# Ciudad Satélite Santa Rosa - CALLAO



## Miraflorino (Nov 23, 2007)

*Esa zona ha mejorado bastante...*

Vipol está al costado y no es feo pero es menos bonito que Santa Rosa...y el entorno ha progresado mucho,quizás si en el Fundo Bocanegra hicieran una especie de "continuación" de la Ciudad Satélite y empalmar con el Aeropuerto,le daría a toda la zona un ambiente bastante interesante... 


roberto_vp said:


> Se ve interesante, pero su ubicación, eh... no es su fuerte.


----------



## Inkandrew9 (Jul 11, 2007)

Miraflorino said:


> La Ciudad Satélite efectivamente se llama Santa Rosa como el distrito que está al sur de Ancón,pero está dentro de los límites del Callao,específicamente del Cercado del Callao,donde también pertenece el Aeropuerto Jorge Chávez,que dicho sea de paso,está a un pasito de la Ciudad Satélite... *que se caracteriza por tener nomenclaturas de órdenes religiosas..*


Si, recuerdo ello también. Cd Satélite Sta Rosa no esta tan mal, pero podría mejorar.


----------



## tacall (Sep 10, 2007)

ya tiene sus años... esta conservado no se ve mal y 

Qué extención tiene?


----------



## francis2064 (Nov 4, 2005)

Miraflorino said:


> La Ciudad Satélite efectivamente se llama Santa Rosa como el distrito que está al sur de Ancón,pero está dentro de los límites del Callao,específicamente del Cercado del Callao,donde también pertenece el Aeropuerto Jorge Chávez,que dicho sea de paso,está a un pasito de la Ciudad Satélite... que se caracteriza por tener nomenclaturas de órdenes religiosas..
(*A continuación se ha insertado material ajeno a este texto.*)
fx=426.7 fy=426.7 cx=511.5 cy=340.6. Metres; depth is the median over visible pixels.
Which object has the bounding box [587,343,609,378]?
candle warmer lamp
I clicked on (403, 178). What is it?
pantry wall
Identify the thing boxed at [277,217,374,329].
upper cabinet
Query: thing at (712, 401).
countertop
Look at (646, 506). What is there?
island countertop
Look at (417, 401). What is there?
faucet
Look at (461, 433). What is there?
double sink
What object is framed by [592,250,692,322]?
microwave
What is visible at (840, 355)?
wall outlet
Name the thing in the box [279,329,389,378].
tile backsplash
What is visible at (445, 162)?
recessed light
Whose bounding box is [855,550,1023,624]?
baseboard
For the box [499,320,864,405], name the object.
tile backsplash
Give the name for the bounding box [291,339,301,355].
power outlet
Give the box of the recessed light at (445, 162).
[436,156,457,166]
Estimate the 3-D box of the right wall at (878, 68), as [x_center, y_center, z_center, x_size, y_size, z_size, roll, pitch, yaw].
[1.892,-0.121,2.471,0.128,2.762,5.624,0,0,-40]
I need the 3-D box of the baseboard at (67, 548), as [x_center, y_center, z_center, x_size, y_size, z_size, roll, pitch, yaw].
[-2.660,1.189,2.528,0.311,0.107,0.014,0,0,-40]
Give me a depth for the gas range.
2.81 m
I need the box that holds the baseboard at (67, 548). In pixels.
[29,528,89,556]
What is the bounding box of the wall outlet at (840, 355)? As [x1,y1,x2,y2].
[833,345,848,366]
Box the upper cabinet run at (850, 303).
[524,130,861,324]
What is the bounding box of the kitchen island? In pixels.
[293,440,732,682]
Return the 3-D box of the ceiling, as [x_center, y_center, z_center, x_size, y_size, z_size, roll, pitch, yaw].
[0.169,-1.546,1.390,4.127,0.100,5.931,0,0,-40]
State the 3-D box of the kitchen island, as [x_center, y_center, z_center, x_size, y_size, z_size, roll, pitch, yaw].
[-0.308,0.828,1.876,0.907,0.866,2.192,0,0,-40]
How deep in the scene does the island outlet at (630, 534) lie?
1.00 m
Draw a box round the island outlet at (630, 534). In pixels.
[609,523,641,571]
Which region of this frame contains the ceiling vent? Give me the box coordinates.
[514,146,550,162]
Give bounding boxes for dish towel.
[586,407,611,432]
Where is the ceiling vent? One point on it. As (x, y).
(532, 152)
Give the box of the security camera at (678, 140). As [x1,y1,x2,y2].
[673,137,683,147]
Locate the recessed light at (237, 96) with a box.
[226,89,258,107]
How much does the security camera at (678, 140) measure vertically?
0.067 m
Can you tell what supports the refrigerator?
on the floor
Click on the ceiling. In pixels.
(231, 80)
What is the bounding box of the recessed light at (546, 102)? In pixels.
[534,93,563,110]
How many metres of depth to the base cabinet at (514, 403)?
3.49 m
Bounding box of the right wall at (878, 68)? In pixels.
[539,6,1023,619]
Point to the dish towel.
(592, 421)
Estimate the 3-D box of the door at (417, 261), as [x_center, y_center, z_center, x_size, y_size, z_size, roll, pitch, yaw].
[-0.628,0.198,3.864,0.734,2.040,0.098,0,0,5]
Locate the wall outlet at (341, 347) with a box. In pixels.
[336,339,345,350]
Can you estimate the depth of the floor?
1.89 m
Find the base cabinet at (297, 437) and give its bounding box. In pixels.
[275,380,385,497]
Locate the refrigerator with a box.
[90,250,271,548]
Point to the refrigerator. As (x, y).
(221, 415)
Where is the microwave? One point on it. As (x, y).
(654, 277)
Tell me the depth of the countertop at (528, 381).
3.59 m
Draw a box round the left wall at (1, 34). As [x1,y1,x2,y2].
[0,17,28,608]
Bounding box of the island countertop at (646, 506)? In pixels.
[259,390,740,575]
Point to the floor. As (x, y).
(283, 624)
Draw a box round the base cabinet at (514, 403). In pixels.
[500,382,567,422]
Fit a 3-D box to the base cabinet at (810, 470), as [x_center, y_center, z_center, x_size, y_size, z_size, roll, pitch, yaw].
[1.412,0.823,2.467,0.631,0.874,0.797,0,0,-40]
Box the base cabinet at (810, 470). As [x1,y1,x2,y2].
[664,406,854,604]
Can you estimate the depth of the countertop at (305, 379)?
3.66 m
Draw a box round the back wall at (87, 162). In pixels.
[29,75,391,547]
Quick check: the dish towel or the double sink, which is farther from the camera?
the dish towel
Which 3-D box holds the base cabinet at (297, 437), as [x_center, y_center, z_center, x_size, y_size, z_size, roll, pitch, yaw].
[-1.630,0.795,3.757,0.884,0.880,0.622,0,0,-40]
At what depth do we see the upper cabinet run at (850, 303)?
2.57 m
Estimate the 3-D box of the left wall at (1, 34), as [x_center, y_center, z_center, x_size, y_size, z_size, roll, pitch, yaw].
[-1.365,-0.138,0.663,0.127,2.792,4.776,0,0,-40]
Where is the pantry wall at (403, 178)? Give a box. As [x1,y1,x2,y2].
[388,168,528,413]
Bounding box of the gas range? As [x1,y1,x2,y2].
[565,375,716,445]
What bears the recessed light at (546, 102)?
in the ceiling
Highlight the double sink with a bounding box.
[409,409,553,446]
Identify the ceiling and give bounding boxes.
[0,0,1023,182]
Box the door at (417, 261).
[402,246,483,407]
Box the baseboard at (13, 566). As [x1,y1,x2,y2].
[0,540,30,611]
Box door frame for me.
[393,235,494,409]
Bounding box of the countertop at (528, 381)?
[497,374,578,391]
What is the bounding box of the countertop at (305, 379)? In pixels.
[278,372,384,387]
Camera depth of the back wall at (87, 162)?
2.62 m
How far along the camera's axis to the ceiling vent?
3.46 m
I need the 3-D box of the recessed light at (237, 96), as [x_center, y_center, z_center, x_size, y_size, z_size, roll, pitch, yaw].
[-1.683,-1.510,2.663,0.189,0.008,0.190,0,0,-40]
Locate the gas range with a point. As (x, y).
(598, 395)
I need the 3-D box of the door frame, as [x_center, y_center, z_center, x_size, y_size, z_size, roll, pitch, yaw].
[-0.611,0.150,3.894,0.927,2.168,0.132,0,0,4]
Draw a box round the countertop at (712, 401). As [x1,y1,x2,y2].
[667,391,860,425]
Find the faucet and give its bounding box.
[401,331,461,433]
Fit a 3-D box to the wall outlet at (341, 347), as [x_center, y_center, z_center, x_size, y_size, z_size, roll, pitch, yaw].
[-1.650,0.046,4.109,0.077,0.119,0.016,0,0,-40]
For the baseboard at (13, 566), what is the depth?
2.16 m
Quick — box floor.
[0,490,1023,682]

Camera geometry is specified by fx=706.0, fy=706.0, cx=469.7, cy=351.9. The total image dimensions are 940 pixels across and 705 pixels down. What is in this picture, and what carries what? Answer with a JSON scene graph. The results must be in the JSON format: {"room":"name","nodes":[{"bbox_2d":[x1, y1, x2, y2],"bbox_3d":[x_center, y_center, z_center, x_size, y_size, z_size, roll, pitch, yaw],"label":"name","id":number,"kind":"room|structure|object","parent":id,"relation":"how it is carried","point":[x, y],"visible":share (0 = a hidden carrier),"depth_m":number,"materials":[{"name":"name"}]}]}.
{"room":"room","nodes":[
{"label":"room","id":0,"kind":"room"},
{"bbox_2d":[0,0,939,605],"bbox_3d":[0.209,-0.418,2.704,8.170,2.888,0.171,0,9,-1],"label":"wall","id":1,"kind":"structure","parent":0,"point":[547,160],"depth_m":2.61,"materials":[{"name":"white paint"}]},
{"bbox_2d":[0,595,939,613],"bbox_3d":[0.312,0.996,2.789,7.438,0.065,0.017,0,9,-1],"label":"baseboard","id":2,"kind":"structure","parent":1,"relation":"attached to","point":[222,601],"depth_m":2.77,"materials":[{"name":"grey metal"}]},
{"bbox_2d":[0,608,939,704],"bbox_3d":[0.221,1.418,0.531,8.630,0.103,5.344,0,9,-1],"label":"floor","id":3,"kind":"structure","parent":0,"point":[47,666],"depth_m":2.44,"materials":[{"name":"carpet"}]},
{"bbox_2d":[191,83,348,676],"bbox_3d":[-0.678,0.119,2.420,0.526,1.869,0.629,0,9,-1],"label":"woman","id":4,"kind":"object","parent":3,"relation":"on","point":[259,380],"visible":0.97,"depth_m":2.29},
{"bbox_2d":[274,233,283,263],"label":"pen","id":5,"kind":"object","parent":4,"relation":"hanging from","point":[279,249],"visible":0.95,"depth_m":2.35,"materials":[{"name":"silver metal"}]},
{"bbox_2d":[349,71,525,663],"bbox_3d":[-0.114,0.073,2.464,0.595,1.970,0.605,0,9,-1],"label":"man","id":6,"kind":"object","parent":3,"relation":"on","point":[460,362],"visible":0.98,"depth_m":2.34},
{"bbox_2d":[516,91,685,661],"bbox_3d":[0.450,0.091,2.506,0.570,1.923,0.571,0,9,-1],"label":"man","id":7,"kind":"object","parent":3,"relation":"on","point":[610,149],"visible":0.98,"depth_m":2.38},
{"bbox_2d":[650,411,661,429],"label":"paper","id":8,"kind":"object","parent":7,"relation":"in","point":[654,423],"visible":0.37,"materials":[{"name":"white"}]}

miercoles!!! que verguenza!!! un miraflorino ensenandole a un chalaco sobre el callao!!! pucha he vivido en el callao (la perla) los primeros 20 anos de mi vida, mi familia es del callao por varias generaciones, inclusive soy descendiente de italianos y alemanes que llegaron al callao a inicios de la primera guerra mundial y para colmo he estudiado en el colegio san jose maristas del callao y nunca en mi vida escuche sobre esta ciudad satelite!! que verguenza!! hno:hno:


----------



## Lightton (Dec 15, 2008)

Sorry pero nada que ver, no me gusta, parece demasiado descuidado.


----------



## aquicusco (Nov 17, 2007)

Esa zona era muy tranquila,yo de niño vivi en esos bloques un tiempo,hoy no se como estara pero por lo visto sigue tranqui,aunque la verdad casi toda Lima antes era tranquila,hoy es otra la situacion,claro con excepciones... y si pertenece al Callao,mas precisamente al cercado...hoy lo veo casi igual,pero gracias por las fotos Miraflorino. me trajo recuerdos...
Saludos.


----------



## Miraflorino (Nov 23, 2007)




----------



## Miraflorino (Nov 23, 2007)




----------



## El Bajopontino (Feb 17, 2005)

Jaja, claro ciudad satélite de SAnta Rosa, es diferente al distrito del mismo nombre.


----------



## Poligono (Apr 18, 2007)

Recuerdo haber estado alguna vez por ahí, fue para recoger unos gatitos de tan solo unos meses de nacidos, llegar allá fue un viaje interminable, parecía interprovincial y del lugar no puedo rescatar grandes cosas, es solo uno más de mis recuerdos de un rincón de la enorme ciudad en que crecí.


----------